> Problem description
Your answer must be the records, copied with no change.

> Supplied information
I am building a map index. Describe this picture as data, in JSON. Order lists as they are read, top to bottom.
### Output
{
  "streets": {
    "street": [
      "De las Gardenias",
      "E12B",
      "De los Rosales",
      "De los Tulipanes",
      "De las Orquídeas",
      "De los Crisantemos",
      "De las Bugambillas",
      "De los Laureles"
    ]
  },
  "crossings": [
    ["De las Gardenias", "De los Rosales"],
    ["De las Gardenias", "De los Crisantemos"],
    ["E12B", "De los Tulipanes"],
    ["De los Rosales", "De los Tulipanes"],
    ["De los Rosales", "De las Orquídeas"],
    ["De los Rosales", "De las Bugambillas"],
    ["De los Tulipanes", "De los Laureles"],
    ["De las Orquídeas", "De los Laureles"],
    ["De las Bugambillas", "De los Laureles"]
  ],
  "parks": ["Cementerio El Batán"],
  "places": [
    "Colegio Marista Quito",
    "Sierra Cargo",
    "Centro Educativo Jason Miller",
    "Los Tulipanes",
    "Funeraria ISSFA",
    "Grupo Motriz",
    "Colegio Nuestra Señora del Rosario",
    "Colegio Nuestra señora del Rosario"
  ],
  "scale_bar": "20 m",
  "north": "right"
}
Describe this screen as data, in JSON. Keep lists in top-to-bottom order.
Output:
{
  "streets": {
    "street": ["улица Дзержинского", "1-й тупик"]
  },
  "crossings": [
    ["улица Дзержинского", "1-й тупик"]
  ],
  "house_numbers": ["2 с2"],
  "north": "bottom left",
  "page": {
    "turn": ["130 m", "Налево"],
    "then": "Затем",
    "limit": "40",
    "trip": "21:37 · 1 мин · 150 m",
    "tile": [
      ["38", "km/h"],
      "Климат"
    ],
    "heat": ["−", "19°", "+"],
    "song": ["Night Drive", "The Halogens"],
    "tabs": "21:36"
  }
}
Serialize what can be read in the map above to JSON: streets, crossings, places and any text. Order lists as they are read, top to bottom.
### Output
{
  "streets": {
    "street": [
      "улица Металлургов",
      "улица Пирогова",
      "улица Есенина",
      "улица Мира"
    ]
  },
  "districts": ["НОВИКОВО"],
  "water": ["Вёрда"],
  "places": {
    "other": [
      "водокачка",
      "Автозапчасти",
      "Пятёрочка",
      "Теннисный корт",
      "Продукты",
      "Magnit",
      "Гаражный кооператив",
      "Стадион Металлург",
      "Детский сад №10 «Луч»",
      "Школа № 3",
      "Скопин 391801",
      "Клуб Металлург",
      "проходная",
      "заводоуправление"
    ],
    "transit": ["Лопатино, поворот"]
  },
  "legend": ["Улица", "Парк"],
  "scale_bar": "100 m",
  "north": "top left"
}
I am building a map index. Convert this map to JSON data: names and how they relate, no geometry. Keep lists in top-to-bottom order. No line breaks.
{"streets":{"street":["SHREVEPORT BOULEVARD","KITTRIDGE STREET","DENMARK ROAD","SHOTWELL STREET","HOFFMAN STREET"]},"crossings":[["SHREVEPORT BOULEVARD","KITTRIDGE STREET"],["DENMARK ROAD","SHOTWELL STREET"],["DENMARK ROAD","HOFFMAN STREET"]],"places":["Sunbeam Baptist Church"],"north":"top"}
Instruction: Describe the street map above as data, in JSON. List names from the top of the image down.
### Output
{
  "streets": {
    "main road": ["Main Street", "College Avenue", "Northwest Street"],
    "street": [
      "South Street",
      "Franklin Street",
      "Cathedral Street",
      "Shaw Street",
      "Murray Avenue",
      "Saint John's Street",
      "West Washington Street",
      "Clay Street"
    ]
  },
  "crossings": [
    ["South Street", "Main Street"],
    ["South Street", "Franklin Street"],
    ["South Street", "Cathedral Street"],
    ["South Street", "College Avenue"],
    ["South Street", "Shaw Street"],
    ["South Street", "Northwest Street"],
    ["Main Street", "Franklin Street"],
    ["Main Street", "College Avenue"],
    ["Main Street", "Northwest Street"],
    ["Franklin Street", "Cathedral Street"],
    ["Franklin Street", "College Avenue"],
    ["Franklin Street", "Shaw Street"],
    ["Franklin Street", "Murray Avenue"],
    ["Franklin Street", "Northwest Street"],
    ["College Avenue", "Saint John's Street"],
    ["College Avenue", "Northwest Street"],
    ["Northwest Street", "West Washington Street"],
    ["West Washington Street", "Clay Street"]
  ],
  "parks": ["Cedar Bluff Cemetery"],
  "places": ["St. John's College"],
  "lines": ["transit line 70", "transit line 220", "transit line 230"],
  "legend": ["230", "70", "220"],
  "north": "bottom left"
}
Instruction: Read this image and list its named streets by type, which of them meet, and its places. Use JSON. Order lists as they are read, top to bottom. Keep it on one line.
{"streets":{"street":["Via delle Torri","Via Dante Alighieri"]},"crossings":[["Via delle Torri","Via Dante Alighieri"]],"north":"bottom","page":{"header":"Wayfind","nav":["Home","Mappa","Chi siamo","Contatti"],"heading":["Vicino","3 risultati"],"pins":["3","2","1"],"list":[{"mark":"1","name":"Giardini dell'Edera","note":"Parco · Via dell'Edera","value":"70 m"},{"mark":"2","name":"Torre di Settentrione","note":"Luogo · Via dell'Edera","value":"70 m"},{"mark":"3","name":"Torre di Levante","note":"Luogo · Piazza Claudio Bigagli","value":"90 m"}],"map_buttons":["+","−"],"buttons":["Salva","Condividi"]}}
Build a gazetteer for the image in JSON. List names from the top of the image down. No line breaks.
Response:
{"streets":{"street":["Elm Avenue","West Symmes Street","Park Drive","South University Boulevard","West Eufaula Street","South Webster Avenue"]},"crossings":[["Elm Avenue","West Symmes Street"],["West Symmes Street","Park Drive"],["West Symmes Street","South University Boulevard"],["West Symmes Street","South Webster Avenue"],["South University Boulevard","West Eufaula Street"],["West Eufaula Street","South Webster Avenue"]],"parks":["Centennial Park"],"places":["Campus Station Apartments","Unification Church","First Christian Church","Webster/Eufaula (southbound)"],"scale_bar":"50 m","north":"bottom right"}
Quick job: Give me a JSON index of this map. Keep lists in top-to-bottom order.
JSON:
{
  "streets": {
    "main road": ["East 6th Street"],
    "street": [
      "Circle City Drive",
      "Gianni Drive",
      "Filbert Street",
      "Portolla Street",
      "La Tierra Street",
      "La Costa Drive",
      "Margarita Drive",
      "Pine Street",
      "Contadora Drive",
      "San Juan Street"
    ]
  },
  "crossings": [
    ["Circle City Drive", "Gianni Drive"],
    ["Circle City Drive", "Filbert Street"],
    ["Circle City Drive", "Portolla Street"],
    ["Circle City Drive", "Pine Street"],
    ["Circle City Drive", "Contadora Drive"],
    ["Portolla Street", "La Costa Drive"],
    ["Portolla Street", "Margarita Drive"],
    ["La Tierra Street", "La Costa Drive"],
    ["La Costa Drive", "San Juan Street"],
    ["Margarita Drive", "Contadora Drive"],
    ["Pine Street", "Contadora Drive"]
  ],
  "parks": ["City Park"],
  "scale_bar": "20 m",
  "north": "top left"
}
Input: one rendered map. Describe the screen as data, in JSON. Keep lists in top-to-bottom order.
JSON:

> Output for this task
I am building a map index. Describe this picture as data, in JSON. Order lists as they are read, top to bottom.
### Output
{
  "streets": {
    "street": [
      "De las Gardenias",
      "E12B",
      "De los Rosales",
      "De los Tulipanes",
      "De las Orquídeas",
      "De los Crisantemos",
      "De las Bugambillas",
      "De los Laureles"
    ]
  },
  "crossings": [
    ["De las Gardenias", "De los Rosales"],
    ["De las Gardenias", "De los Crisantemos"],
    ["E12B", "De los Tulipanes"],
    ["De los Rosales", "De los Tulipanes"],
    ["De los Rosales", "De las Orquídeas"],
    ["De los Rosales", "De las Bugambillas"],
    ["De los Tulipanes", "De los Laureles"],
    ["De las Orquídeas", "De los Laureles"],
    ["De las Bugambillas", "De los Laureles"]
  ],
  "parks": ["Cementerio El Batán"],
  "places": [
    "Colegio Marista Quito",
    "Sierra Cargo",
    "Centro Educativo Jason Miller",
    "Los Tulipanes",
    "Funeraria ISSFA",
    "Grupo Motriz",
    "Colegio Nuestra Señora del Rosario",
    "Colegio Nuestra señora del Rosario"
  ],
  "scale_bar": "20 m",
  "north": "right"
}
Describe this screen as data, in JSON. Keep lists in top-to-bottom order.
Output:
{
  "streets": {
    "street": ["улица Дзержинского", "1-й тупик"]
  },
  "crossings": [
    ["улица Дзержинского", "1-й тупик"]
  ],
  "house_numbers": ["2 с2"],
  "north": "bottom left",
  "page": {
    "turn": ["130 m", "Налево"],
    "then": "Затем",
    "limit": "40",
    "trip": "21:37 · 1 мин · 150 m",
    "tile": [
      ["38", "km/h"],
      "Климат"
    ],
    "heat": ["−", "19°", "+"],
    "song": ["Night Drive", "The Halogens"],
    "tabs": "21:36"
  }
}
Serialize what can be read in the map above to JSON: streets, crossings, places and any text. Order lists as they are read, top to bottom.
### Output
{
  "streets": {
    "street": [
      "улица Металлургов",
      "улица Пирогова",
      "улица Есенина",
      "улица Мира"
    ]
  },
  "districts": ["НОВИКОВО"],
  "water": ["Вёрда"],
  "places": {
    "other": [
      "водокачка",
      "Автозапчасти",
      "Пятёрочка",
      "Теннисный корт",
      "Продукты",
      "Magnit",
      "Гаражный кооператив",
      "Стадион Металлург",
      "Детский сад №10 «Луч»",
      "Школа № 3",
      "Скопин 391801",
      "Клуб Металлург",
      "проходная",
      "заводоуправление"
    ],
    "transit": ["Лопатино, поворот"]
  },
  "legend": ["Улица", "Парк"],
  "scale_bar": "100 m",
  "north": "top left"
}
I am building a map index. Convert this map to JSON data: names and how they relate, no geometry. Keep lists in top-to-bottom order. No line breaks.
{"streets":{"street":["SHREVEPORT BOULEVARD","KITTRIDGE STREET","DENMARK ROAD","SHOTWELL STREET","HOFFMAN STREET"]},"crossings":[["SHREVEPORT BOULEVARD","KITTRIDGE STREET"],["DENMARK ROAD","SHOTWELL STREET"],["DENMARK ROAD","HOFFMAN STREET"]],"places":["Sunbeam Baptist Church"],"north":"top"}
Instruction: Describe the street map above as data, in JSON. List names from the top of the image down.
### Output
{
  "streets": {
    "main road": ["Main Street", "College Avenue", "Northwest Street"],
    "street": [
      "South Street",
      "Franklin Street",
      "Cathedral Street",
      "Shaw Street",
      "Murray Avenue",
      "Saint John's Street",
      "West Washington Street",
      "Clay Street"
    ]
  },
  "crossings": [
    ["South Street", "Main Street"],
    ["South Street", "Franklin Street"],
    ["South Street", "Cathedral Street"],
    ["South Street", "College Avenue"],
    ["South Street", "Shaw Street"],
    ["South Street", "Northwest Street"],
    ["Main Street", "Franklin Street"],
    ["Main Street", "College Avenue"],
    ["Main Street", "Northwest Street"],
    ["Franklin Street", "Cathedral Street"],
    ["Franklin Street", "College Avenue"],
    ["Franklin Street", "Shaw Street"],
    ["Franklin Street", "Murray Avenue"],
    ["Franklin Street", "Northwest Street"],
    ["College Avenue", "Saint John's Street"],
    ["College Avenue", "Northwest Street"],
    ["Northwest Street", "West Washington Street"],
    ["West Washington Street", "Clay Street"]
  ],
  "parks": ["Cedar Bluff Cemetery"],
  "places": ["St. John's College"],
  "lines": ["transit line 70", "transit line 220", "transit line 230"],
  "legend": ["230", "70", "220"],
  "north": "bottom left"
}
Instruction: Read this image and list its named streets by type, which of them meet, and its places. Use JSON. Order lists as they are read, top to bottom. Keep it on one line.
{"streets":{"street":["Via delle Torri","Via Dante Alighieri"]},"crossings":[["Via delle Torri","Via Dante Alighieri"]],"north":"bottom","page":{"header":"Wayfind","nav":["Home","Mappa","Chi siamo","Contatti"],"heading":["Vicino","3 risultati"],"pins":["3","2","1"],"list":[{"mark":"1","name":"Giardini dell'Edera","note":"Parco · Via dell'Edera","value":"70 m"},{"mark":"2","name":"Torre di Settentrione","note":"Luogo · Via dell'Edera","value":"70 m"},{"mark":"3","name":"Torre di Levante","note":"Luogo · Piazza Claudio Bigagli","value":"90 m"}],"map_buttons":["+","−"],"buttons":["Salva","Condividi"]}}
Build a gazetteer for the image in JSON. List names from the top of the image down. No line breaks.
Response:
{"streets":{"street":["Elm Avenue","West Symmes Street","Park Drive","South University Boulevard","West Eufaula Street","South Webster Avenue"]},"crossings":[["Elm Avenue","West Symmes Street"],["West Symmes Street","Park Drive"],["West Symmes Street","South University Boulevard"],["West Symmes Street","South Webster Avenue"],["South University Boulevard","West Eufaula Street"],["West Eufaula Street","South Webster Avenue"]],"parks":["Centennial Park"],"places":["Campus Station Apartments","Unification Church","First Christian Church","Webster/Eufaula (southbound)"],"scale_bar":"50 m","north":"bottom right"}
Quick job: Give me a JSON index of this map. Keep lists in top-to-bottom order.
JSON:
{
  "streets": {
    "main road": ["East 6th Street"],
    "street": [
      "Circle City Drive",
      "Gianni Drive",
      "Filbert Street",
      "Portolla Street",
      "La Tierra Street",
      "La Costa Drive",
      "Margarita Drive",
      "Pine Street",
      "Contadora Drive",
      "San Juan Street"
    ]
  },
  "crossings": [
    ["Circle City Drive", "Gianni Drive"],
    ["Circle City Drive", "Filbert Street"],
    ["Circle City Drive", "Portolla Street"],
    ["Circle City Drive", "Pine Street"],
    ["Circle City Drive", "Contadora Drive"],
    ["Portolla Street", "La Costa Drive"],
    ["Portolla Street", "Margarita Drive"],
    ["La Tierra Street", "La Costa Drive"],
    ["La Costa Drive", "San Juan Street"],
    ["Margarita Drive", "Contadora Drive"],
    ["Pine Street", "Contadora Drive"]
  ],
  "parks": ["City Park"],
  "scale_bar": "20 m",
  "north": "top left"
}
Input: one rendered map. Describe the screen as data, in JSON. Keep lists in top-to-bottom order.
JSON:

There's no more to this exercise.